Following an extended Broadway run and a nationwide tour, Rain finally closed in November 1926. Having repeatedly expressed her desire to escape typecasting, it seems strange that Jeanne would have even considered playing Roxie Hart in Chicago. On November 30, newspapers reported that she was currently in rehearsal with Sam Forrest, her director from Rain. The play was scheduled to open in Washington DC the following week. By then, however, Forrest had left the project and George Abbott took his place.
On December 12, Jeanne withdrew from the project. It later emerged that she was dissatisfied with the original cast, and had every one of them replaced. She then attempted to do the same thing with the second cast. Harris ended up talking her out of the role and replaced her with Francine Larrimore.
“On the night of the opening, Eagels was in an aisle seat on the second row, attired in a striking white coat,” George Brinton Best wrote in the Boston Post. “When Miss Larrimore made her first entrance, Miss Eagels arose, sniffed, and strode up the aisle and out into the theatre lobby. There she upbraided Mr. Harris for half an hour and then went home.”

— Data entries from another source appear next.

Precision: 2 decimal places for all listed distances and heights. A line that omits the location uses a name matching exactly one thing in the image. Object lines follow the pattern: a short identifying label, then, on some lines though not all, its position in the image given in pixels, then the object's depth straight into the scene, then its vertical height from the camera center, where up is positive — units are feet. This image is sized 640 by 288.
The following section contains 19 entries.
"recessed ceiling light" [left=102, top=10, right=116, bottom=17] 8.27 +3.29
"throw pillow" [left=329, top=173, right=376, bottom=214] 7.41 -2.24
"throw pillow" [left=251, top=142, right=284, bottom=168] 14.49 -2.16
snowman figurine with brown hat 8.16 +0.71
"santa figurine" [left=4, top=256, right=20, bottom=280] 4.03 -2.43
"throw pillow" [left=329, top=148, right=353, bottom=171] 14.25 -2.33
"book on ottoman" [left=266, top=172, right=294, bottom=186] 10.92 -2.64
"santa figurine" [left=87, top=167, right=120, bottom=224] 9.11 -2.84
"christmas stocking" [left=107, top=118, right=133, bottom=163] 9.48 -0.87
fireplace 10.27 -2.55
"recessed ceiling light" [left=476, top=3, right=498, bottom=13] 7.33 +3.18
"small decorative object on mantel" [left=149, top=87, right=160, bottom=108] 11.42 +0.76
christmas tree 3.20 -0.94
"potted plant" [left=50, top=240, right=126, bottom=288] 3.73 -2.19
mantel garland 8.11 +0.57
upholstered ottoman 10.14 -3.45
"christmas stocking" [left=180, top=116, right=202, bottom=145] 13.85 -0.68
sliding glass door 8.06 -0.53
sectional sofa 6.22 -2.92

In late 1927, Jeanne spent over two hours in Harris’s office, finally agreeing to reconcile for a new show. While Chicago was another smash hit for Harris, Eagels had conquered Hollywood, and was now touring in Her Cardboard Lover. But in March 1928, she would be fired after a week’s absence from the stage, and a bitter dispute with Equity resulted in an eighteen-month ban from the legitimate theatre.

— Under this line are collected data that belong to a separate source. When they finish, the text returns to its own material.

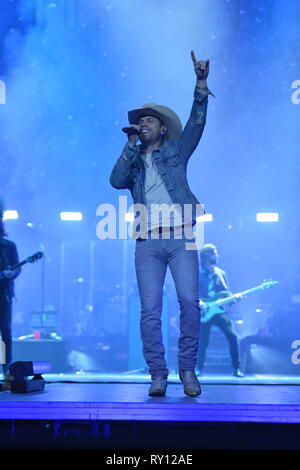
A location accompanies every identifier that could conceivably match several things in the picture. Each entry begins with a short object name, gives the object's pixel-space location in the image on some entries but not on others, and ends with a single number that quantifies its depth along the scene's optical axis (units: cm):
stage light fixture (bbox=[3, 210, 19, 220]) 1333
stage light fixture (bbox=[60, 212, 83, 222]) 1396
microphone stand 1136
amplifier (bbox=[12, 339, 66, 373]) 986
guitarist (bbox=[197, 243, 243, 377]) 854
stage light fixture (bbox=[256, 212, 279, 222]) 1284
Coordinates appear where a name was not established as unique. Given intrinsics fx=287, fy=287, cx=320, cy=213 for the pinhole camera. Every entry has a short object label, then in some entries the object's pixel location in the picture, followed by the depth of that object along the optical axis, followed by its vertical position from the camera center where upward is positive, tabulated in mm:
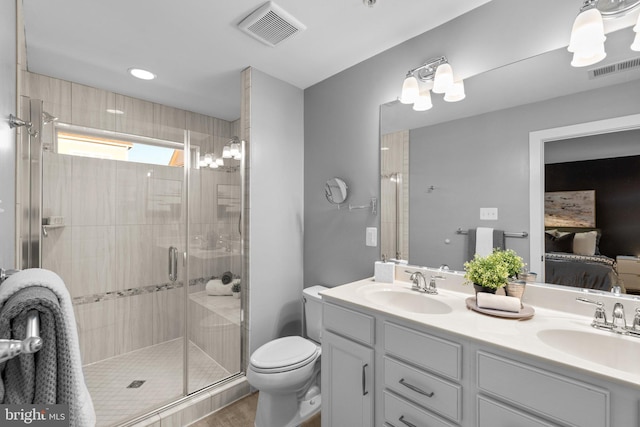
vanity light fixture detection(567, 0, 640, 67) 1131 +755
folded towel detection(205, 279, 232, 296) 2195 -572
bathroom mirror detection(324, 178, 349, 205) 2129 +173
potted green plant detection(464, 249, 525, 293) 1317 -262
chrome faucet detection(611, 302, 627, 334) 1064 -399
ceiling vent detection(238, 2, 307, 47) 1546 +1087
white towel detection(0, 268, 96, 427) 561 -231
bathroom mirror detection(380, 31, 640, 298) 1256 +384
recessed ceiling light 2166 +1080
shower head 1644 +556
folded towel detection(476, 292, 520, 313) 1224 -382
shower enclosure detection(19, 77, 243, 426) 1954 -292
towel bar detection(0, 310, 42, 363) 428 -208
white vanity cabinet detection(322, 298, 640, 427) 834 -605
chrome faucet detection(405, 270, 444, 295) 1600 -406
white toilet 1646 -974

“I think the order is very drastic,” Harris said in Jeanne’s defence. “Eighteen months is a long time. I have a contract with Miss Eagels which starts eleven months before the suspension is ended and I expect to work with her under that contract. It is a question of law isn’t it?”
By September 1929, when the ban lapsed, Jeanne was under contract to Paramount Pictures, and was planning a Broadway comeback with Harris. But her delicate health was failing, and on October 3rd, she died.

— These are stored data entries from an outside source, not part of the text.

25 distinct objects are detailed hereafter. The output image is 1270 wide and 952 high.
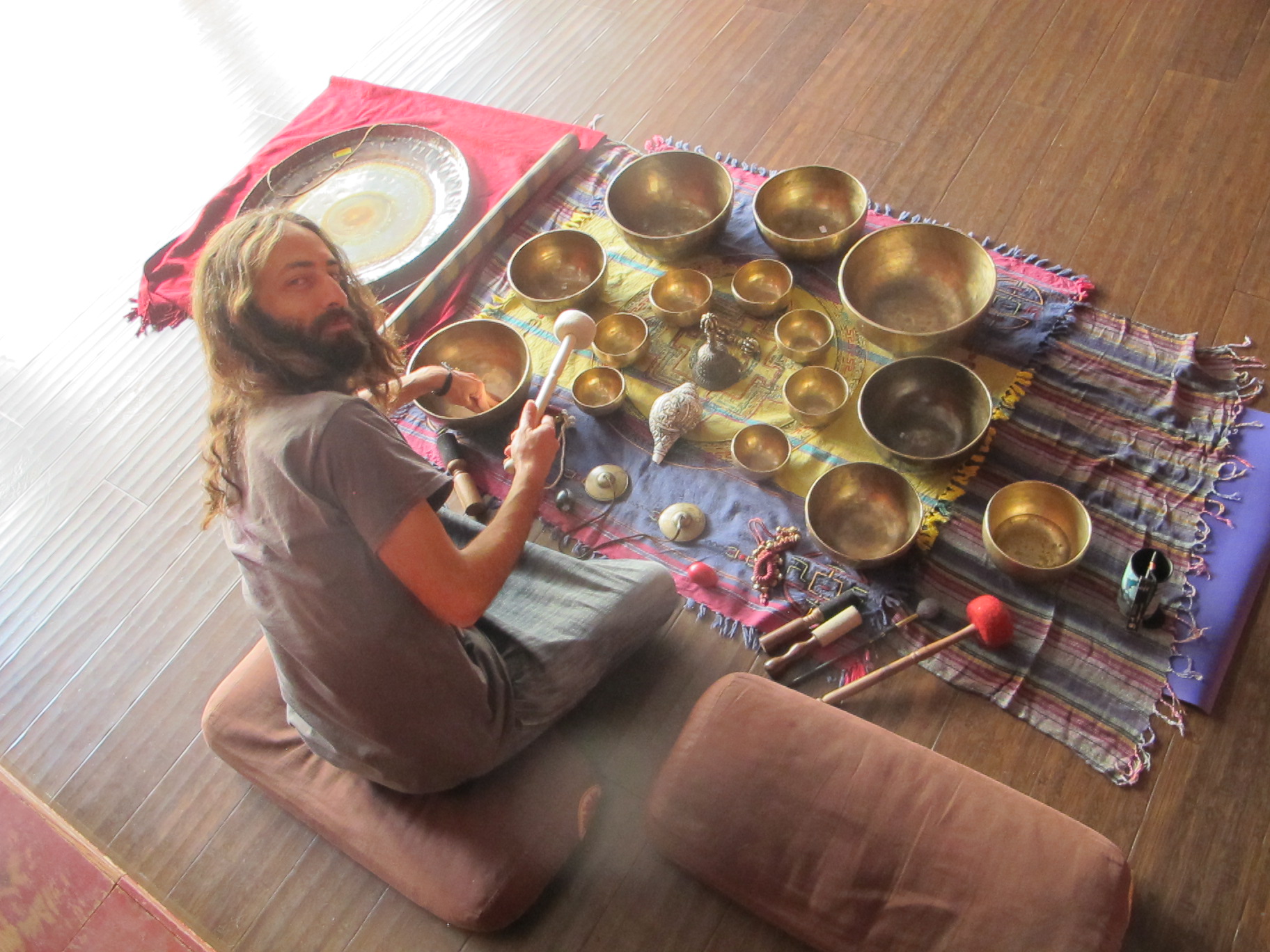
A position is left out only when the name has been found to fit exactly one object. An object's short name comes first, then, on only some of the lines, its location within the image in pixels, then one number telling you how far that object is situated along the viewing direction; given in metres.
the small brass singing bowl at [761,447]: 2.00
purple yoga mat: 1.61
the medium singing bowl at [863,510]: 1.85
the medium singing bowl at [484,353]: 2.28
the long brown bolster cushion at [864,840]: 1.31
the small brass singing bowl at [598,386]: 2.20
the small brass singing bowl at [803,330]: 2.16
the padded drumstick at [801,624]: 1.77
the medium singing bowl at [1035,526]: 1.75
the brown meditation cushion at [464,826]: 1.52
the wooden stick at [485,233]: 2.44
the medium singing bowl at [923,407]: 1.93
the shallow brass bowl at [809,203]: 2.33
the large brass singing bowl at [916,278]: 2.11
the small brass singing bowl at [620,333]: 2.26
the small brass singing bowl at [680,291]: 2.31
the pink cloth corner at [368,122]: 2.77
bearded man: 1.23
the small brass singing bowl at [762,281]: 2.26
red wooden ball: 1.88
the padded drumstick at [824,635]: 1.73
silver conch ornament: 1.98
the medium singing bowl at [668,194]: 2.47
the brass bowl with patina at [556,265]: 2.44
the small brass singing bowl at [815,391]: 2.05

“Miss Eagels was the greatest actress in America,” Harris told reporters. “She had versatility and that’s something our other stars do not have. During all the time she worked for me I never knew her to give anything other than a fine performance. When the curtain rose she was one thousand percent. Two weeks before she died she was right here in this office and said to me: ‘Don’t ever worry about me, Sam Harris. I’ll never do anything to hurt you.’ Her death robs me of a friend and the American theatre of one of its most brilliant performers.”
In the late 1920s, Harris brought the Marx Brothers from vaudeville to Broadway in Cocoanuts and Animal Crackers. As the Great Depression took hold, ticket sales dipped. Harris’ 1935 revival of Rain, starring Tallulah Bankhead, flopped. But he also enjoyed success with Dinner at Eight (1932), Stage Door (1936) and The Man Who Came to Dinner (1939), all penned by his favourite dramatist, George S. Kaufman; and the original 1937 production of John Steinbeck’s Of Mice and Men.
“Everyone in the theatre adored him,” playwright Moss Hart wrote of Harris, describing him as “the most tranquil human being I have ever known … a great gentleman of the theatre and, so far as I am concerned, its last aristocrat.” His final show, Lady in the Dark, starred Gertrude Lawrence, with music by Kurt Weill and Ira Gershwin.
Sam H. Harris died of pneumonia on July 9, 1941, and is buried at Woodlawn Cemetery in the Bronx, alongside his former business partner, George M. Cohan.